GLWA may seek to give certain classes of investors (such as Retail, Institutional or ESG Investors) priority during an order period in order to encourage best execution. GLWA will require the senior manager to allocate bonds in accordance with this priority policy as well as to seek to make reasonable and fair allocations of bonds to syndicate members and the selling group. In all cases, GLWA will require the senior manager to comply with MSRB regulations governing the priority of orders and allocations.
JUSTIFICATION
In accordance with the GLWA Procurement Policy, the GLWA Procurement group led a competitive solicitation for underwriting services. Attached is the Procurement Report summarizing the results of that solicitation. Fifteen proposals were received in total. Of the fifteen proposals received, eight firms were selected through the proposal review process to take part in interviews with the evaluation panel. Following scoring of proposals, interviews and fees, the evaluation panel recommends the appointment of Siebert Williams Shank & Co. LLC as bookrunning senior manager, B of A Securities Inc. as co-senior manager and Goldman Sachs & Co. LLC, Huntington Securities, Inc., Jefferies LLC, Loop Capital Markets LLC, Morgan Stanley & Co. LLC, and Stifel, Nicolaus & Company, Inc. as co-managers.

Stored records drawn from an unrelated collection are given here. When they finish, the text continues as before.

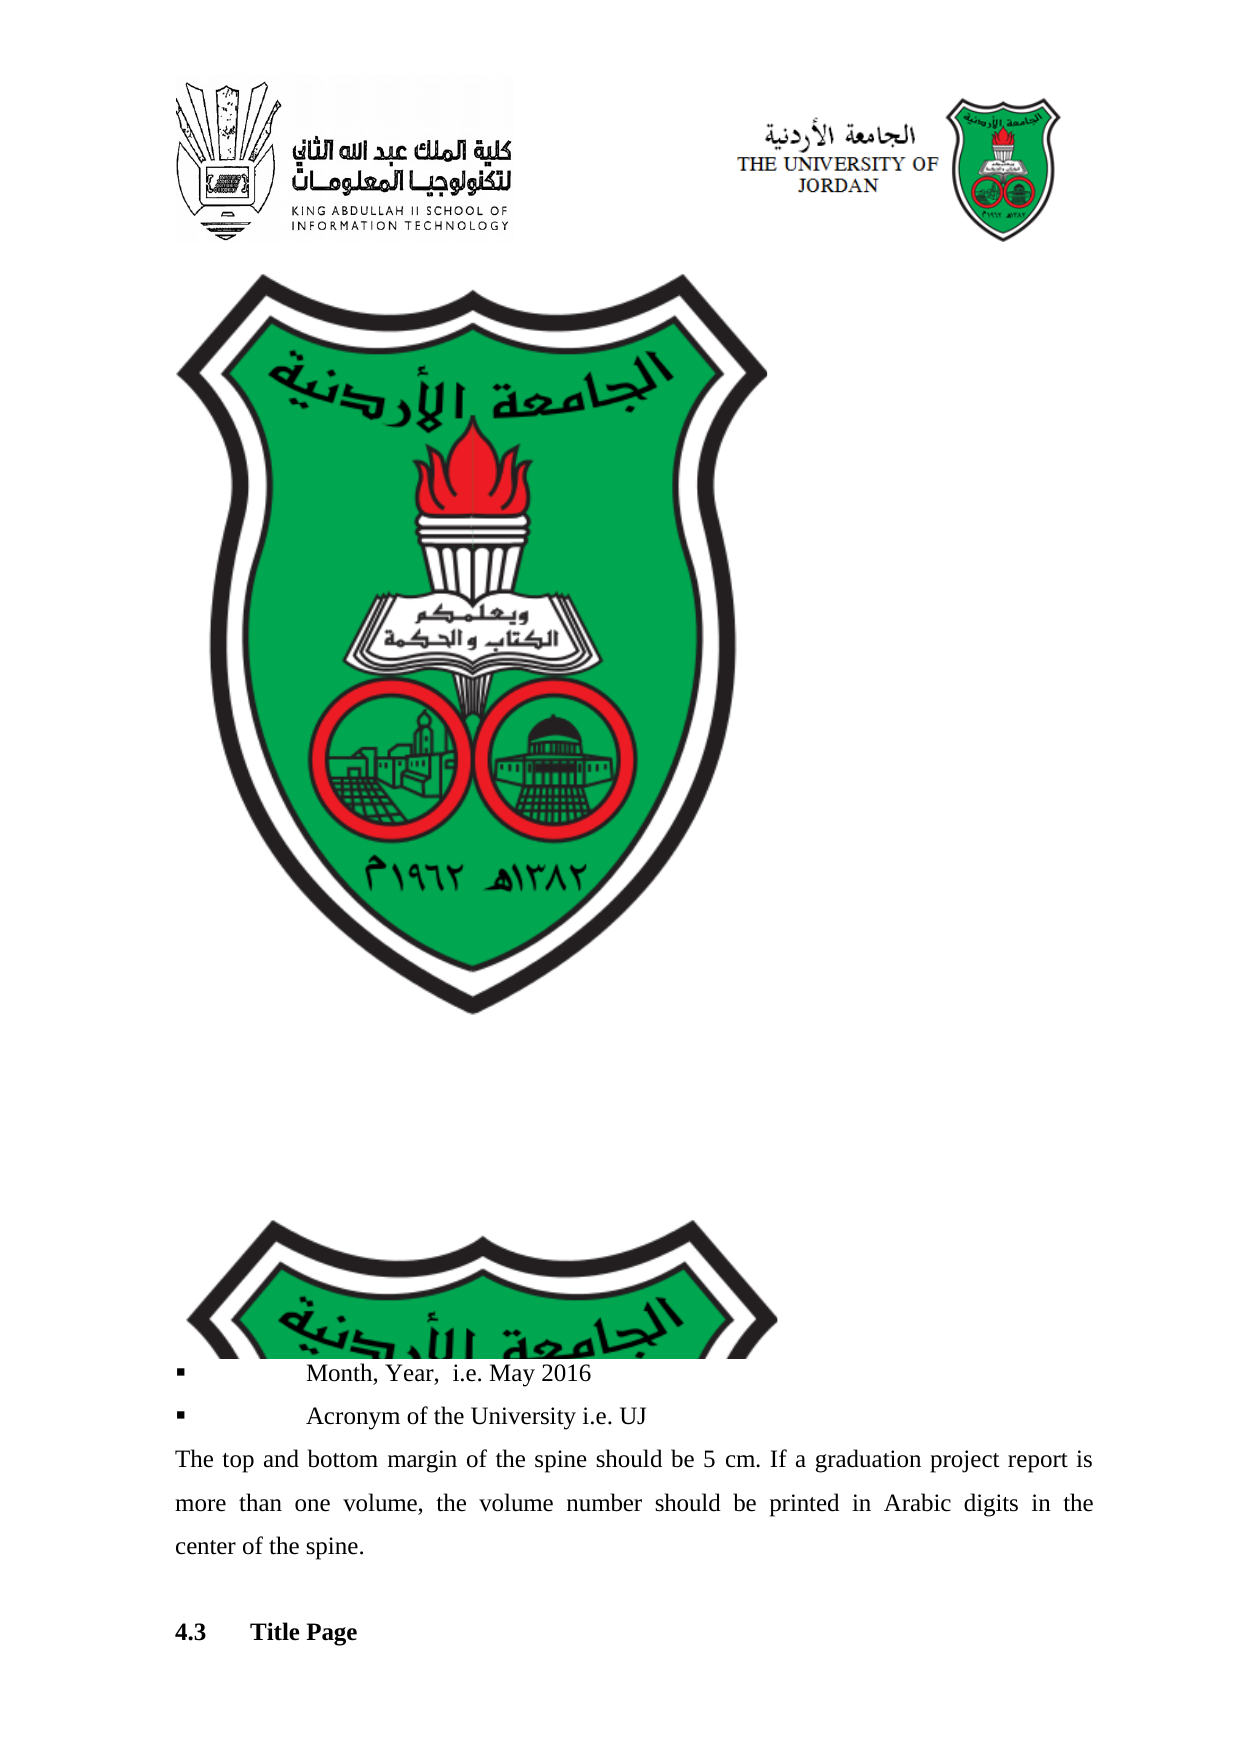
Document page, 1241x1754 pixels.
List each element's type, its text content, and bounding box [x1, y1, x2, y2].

picture [175, 271, 768, 1021]
list Title Page [175, 1617, 1105, 1646]
picture [185, 1217, 778, 1359]
text The top and bottom margin of the spine should be 5 cm. If a graduation project report is more than one volume, the volume number should be printed in Arabic digits in the center of the spine. [175, 1444, 1094, 1559]
list Month, Year, i.e. May 2016 [175, 1358, 1105, 1387]
picture [726, 94, 1064, 243]
list Acronym of the University i.e. UJ [175, 1401, 1105, 1430]
picture [175, 75, 515, 243]
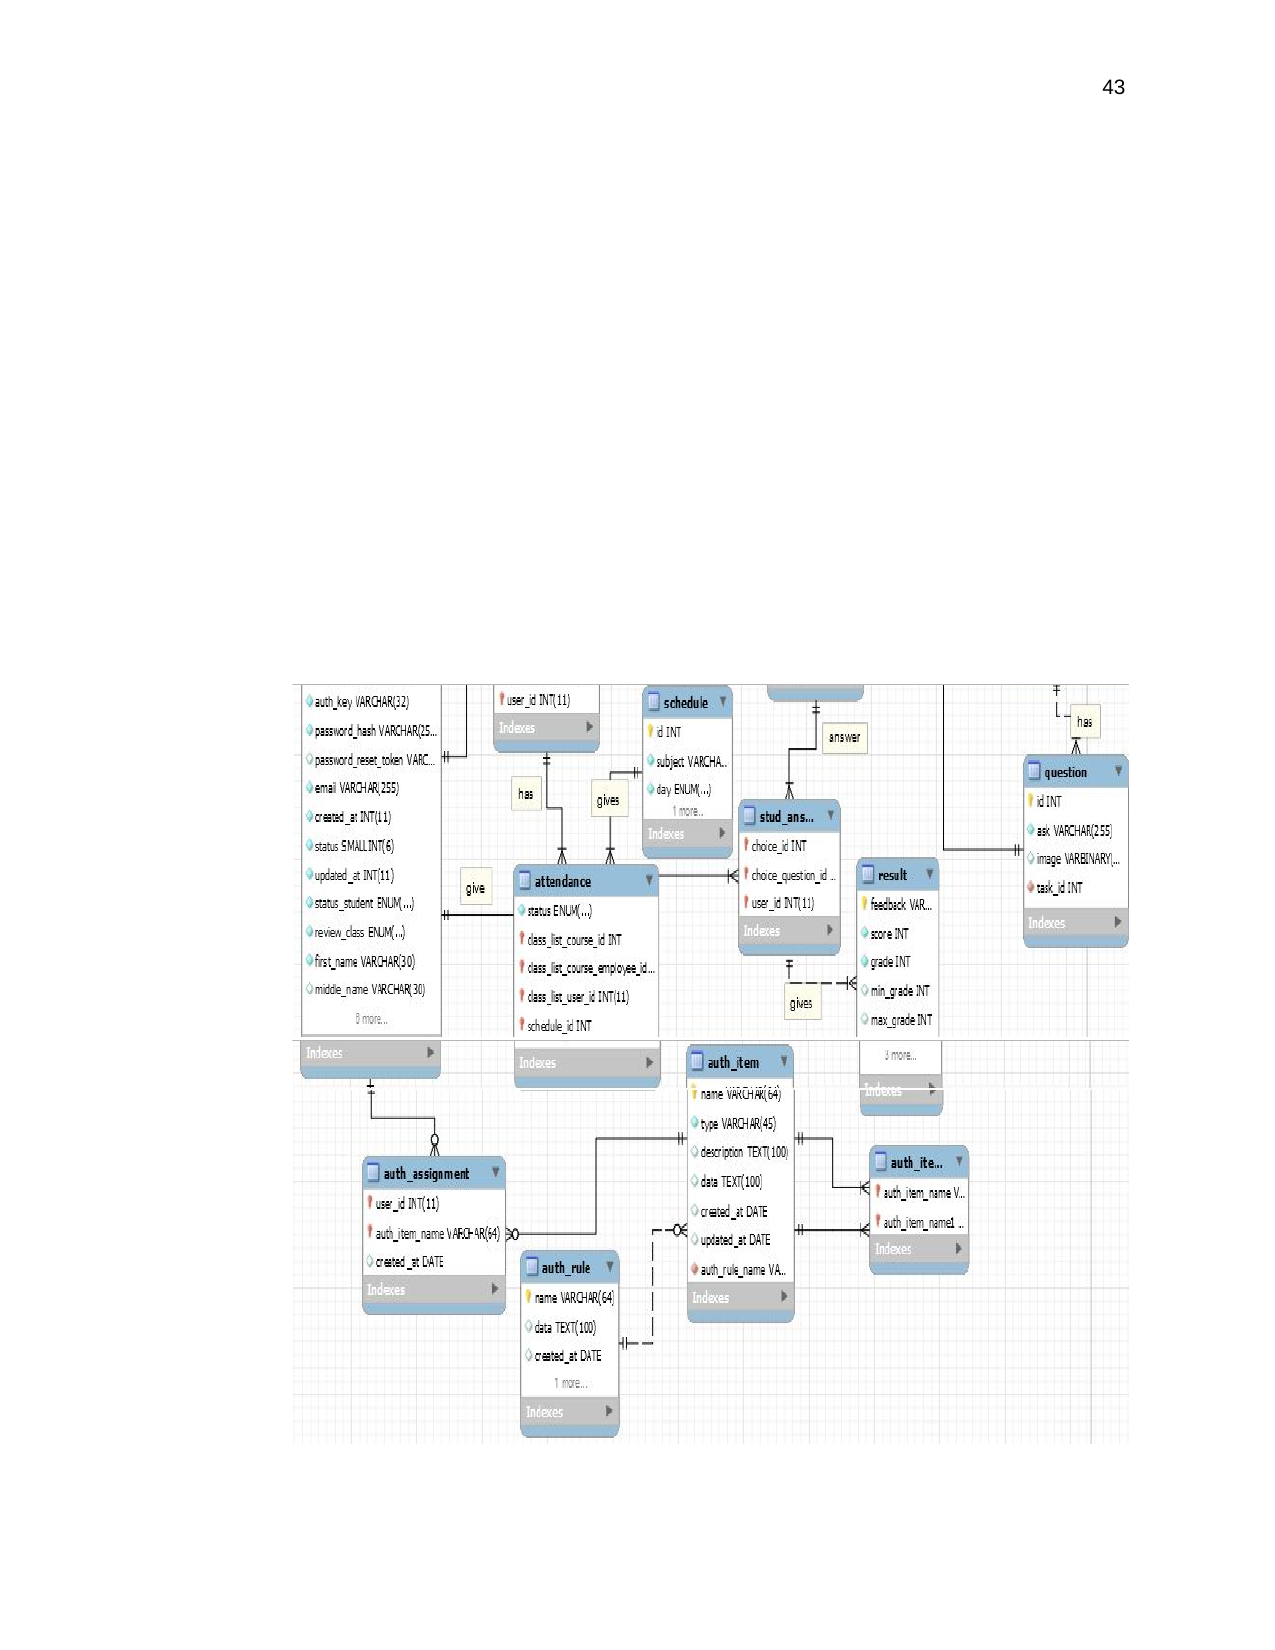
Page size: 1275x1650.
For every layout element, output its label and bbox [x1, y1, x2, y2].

picture [292, 1040, 1130, 1444]
picture [292, 684, 1130, 1037]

Of the firms selected, Siebert Williams Shank & Co. has served as the GLWA’s bookrunning senior manager, Goldman Sachs & Co. LLC has served as co-senior manager and Morgan Stanley & Co. LLC and Loop Capital Markets LLC have served as co-managers on recent bond transactions.
The new proposed appointment is for a duration of three (3) years through March 25, 2028. The initial term may be extended by the Board as appropriate to maintain ongoing coverage.
Proposed Underwriter Compensation: The Takedown Fee in a bond transaction is the compensation paid to the underwriter for selling the bonds. It is expressed as a dollar amount per $1,000 of the par amount of the transaction. Best practices dictate that issuers strive for the best balance between the yield for each maturity and the takedown to achieve the lowest overall cost of financing. GLWA’s Financial Advisor, PFM Financial Advisors completed a benchmarking analysis of the proposed fees associated with each proposal and confirmed that most were within a competitive range between $2.25 and $3.00 per $1,000 (see attached). Pricing was incorporated as a component of overall scores. Historical takedowns paid by GLWA for uninsured bonds are shown on attachment 1.
BUDGET IMPACT
Any fees associated with the underwriting syndicate are paid out of the bond proceeds except for incidental internal costs.
COMMITTEE REVIEW
The GLWA Audit Committee reviewed this matter on March 14, 2025. The Audit Committee unanimously recommended that the Board of Directors appoint an Underwriting Syndicate Structure with the following roles and firms:
• Bookrunning Senior Manager - Siebert Williams Shank & Co. LLC
• Co-Senior Manager - B of A Securities Inc.
• Co-Managers - Goldman Sachs & Co. LLC, Huntington Securities, Inc., Jefferies LLC, Loop Capital Markets LLC, Morgan Stanley & Co. LLC, and Stifel, Nicolaus & Company, Inc.;
for a duration of three (3) years through March 25, 2028, with the option to extend the initial term to maintain ongoing coverage with Board approval; and authorizes the CEO to take such other action as may be necessary to accomplish the intent of this vote.
SHARED SERVICES IMPACT
This item does not impact the shared services agreement between GLWA and the Detroit Water & Sewerage Department (DWSD). It should be noted that fees for bond transactions are deducted from a pro-rata percentage of the bond proceeds when a market-based transaction encompasses funding for DWSD. DWSD also reimburses GLWA for SRF transaction costs incurred. Representatives of DWSD was included in the procurement process with one person serving as evaluator and another person as observer.